**Task to carry out**.
Every line from the one with "ring mcp: (222, 285)" through the final line of the entries below should be returned exactly; leave out all other lines.

==== Provided data ====

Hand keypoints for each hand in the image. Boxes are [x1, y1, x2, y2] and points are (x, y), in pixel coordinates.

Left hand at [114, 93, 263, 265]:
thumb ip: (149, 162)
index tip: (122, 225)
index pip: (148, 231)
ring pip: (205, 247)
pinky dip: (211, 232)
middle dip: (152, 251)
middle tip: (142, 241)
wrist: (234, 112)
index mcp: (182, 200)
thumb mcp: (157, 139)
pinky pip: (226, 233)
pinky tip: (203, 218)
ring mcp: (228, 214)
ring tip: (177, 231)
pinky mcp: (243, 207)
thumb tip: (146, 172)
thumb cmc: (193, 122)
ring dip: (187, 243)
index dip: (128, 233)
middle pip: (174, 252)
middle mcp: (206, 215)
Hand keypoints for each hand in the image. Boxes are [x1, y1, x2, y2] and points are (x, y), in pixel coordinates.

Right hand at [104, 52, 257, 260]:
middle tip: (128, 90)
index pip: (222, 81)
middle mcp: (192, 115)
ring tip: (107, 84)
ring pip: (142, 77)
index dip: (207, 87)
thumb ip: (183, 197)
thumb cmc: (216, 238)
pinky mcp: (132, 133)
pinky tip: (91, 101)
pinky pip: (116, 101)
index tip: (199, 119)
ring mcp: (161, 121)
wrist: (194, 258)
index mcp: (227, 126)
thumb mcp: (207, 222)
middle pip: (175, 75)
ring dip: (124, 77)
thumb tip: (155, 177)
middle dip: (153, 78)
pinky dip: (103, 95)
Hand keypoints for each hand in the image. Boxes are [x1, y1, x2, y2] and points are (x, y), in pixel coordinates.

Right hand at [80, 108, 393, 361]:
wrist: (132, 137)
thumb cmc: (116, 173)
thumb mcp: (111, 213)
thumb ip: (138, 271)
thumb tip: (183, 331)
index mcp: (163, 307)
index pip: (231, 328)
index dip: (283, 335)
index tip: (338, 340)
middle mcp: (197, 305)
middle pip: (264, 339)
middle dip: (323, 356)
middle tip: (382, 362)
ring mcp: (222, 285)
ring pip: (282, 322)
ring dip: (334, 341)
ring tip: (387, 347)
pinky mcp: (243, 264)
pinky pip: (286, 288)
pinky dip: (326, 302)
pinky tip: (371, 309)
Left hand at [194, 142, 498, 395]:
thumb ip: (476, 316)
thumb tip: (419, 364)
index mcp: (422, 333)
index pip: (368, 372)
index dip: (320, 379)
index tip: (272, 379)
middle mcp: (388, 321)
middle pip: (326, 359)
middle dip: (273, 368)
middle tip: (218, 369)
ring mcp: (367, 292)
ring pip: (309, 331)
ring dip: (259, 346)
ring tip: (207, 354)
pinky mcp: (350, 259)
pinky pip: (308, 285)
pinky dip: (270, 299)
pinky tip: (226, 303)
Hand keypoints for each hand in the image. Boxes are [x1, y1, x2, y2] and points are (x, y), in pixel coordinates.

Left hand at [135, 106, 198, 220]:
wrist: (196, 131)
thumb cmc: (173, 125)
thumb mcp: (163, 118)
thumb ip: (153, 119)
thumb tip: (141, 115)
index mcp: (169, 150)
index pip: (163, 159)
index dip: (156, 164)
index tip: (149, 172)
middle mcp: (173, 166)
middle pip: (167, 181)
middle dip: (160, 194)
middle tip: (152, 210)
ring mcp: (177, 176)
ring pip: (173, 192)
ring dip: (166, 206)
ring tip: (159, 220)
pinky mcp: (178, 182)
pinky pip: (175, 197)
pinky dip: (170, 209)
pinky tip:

====

**Response to the exercise**.
ring mcp: (222, 285)
ring pip: (282, 322)
ring dip: (334, 341)
ring tip: (387, 347)
pinky mcp: (243, 264)
pinky pip: (286, 288)
pinky dip: (326, 302)
pinky tip: (371, 309)
Left hand at [194, 142, 498, 395]:
thumb ip: (476, 316)
thumb tip: (419, 364)
index mcp: (422, 333)
index pip: (368, 372)
index dip: (320, 379)
index tip: (272, 379)
middle mcp: (388, 321)
middle pip: (326, 359)
middle dip: (273, 368)
middle tip: (218, 369)
ring mcp: (367, 292)
ring pip: (309, 331)
ring dip: (259, 346)
ring tip: (207, 354)
pinky mcp: (350, 259)
pinky pip: (308, 285)
pinky dip: (270, 299)
pinky tip: (226, 303)
Hand keypoints for each hand in the image. Boxes are [x1, y1, x2, y2] and points are (x, y), in pixel coordinates.

Left hand at [135, 106, 198, 220]:
wrist: (196, 131)
thumb cmc: (173, 125)
thumb mcp: (163, 118)
thumb ip: (153, 119)
thumb tip: (141, 115)
index mcp: (169, 150)
index pip: (163, 159)
index dip: (156, 164)
index tip: (149, 172)
middle mcp: (173, 166)
middle pip: (167, 181)
middle dip: (160, 194)
middle tip: (152, 210)
ring mcp: (177, 176)
ring pip: (173, 192)
ring dip: (166, 206)
ring tip: (159, 220)
pinky mcp: (178, 182)
pinky pip: (175, 197)
pinky dip: (170, 209)
pinky tip:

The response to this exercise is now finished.